Co-fondatrice, community manager e volto di Greencome, new media dedicato alla sostenibilità, si occupa di contenuti editoriali, campagne e progetti di engagement che raccontano storie, condividono soluzioni e diffondono notizie su clima e ambiente, con l’obiettivo di sensibilizzare e ispirare un cambiamento positivo. Laureata magistrale in Economia e Politiche dell’Ambiente, ha affiancato al percorso accademico un impegno attivo in ambito associativo, in particolare con Legambiente, dove ha ricoperto il ruolo di delegata nazionale, con l’intento di tradurre l’attivismo personale in azioni concrete per la tutela dell’ambiente.
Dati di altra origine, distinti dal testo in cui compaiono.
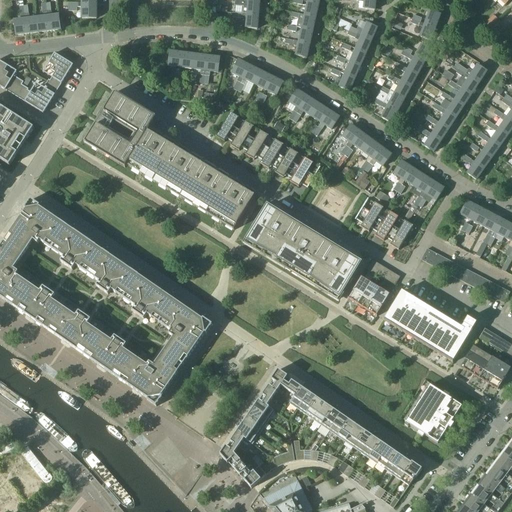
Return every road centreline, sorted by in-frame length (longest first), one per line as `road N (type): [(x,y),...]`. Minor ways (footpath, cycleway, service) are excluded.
road 1 (residential): [(455,481),(22,181)]
road 2 (residential): [(460,182),(292,73),(206,33)]
road 3 (residential): [(95,65),(175,115),(191,140),(297,203)]
road 4 (residential): [(256,490),(277,472),(312,466),(387,511)]
road 5 (residential): [(95,65),(22,181)]
road 6 (unclassified): [(96,495),(0,408)]
road 7 (residential): [(407,270),(511,328)]
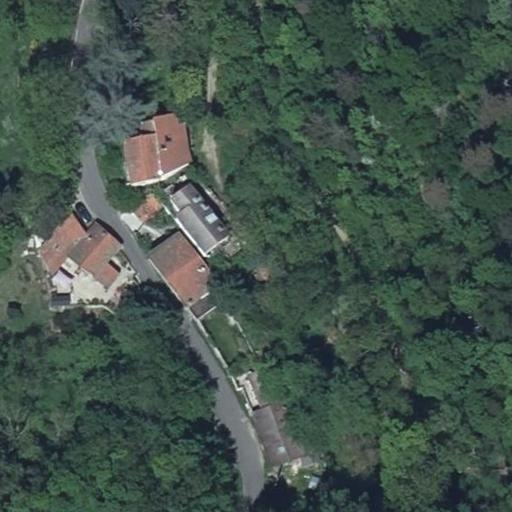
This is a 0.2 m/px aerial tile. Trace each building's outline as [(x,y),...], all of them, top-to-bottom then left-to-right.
[(156,185),(186,170),(188,181),(200,176),(195,164),(188,121),(174,120),(173,129),(142,129),(141,144),(121,145),(123,185),(156,185)] [(177,198),(191,222),(184,226),(202,258),(229,244),(198,187),(177,198)] [(152,198),(129,210),(139,226),(162,215),(152,198)] [(69,269),(105,301),(121,282),(105,266),(110,261),(119,252),(102,231),(92,242),(72,221),(37,252),(49,280),(68,267),(69,269)] [(216,294),(181,238),(155,251),(185,301),(191,308),(216,294)] [(240,386),(256,416),(265,437),(276,466),(308,455),(277,372),(240,386)] [(428,413),(452,475),(465,471),(479,498),(498,490),(485,458),(477,462),(450,399),(428,413)]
Adattarsi al clima che cambia. Intervista a Marco Merola
L’adattamento climatico è passato da concetto tecnico a priorità politica, economica e sociale. Secondo il Gruppo intergovernativo sul cambiamento climatico (IPCC), adattarsi significa adeguare i sistemi umani e naturali al clima attuale o previsto, per ridurre al minimo i danni o cogliere le opportunità che possono presentarsi.
Per capire perché oggi l’adattamento è davvero imprescindibile, quali strategie stanno funzionando e quali ostacoli restano da superare, abbiamo fatto alcune domande a Marco Merola, giornalista scientifico, docente del master di II livello “Climate Change: adaptation and mitigation solutions” del Politecnico di Torino, autore del webdoc Adaptation.it e co-fondatore del Constructive Network.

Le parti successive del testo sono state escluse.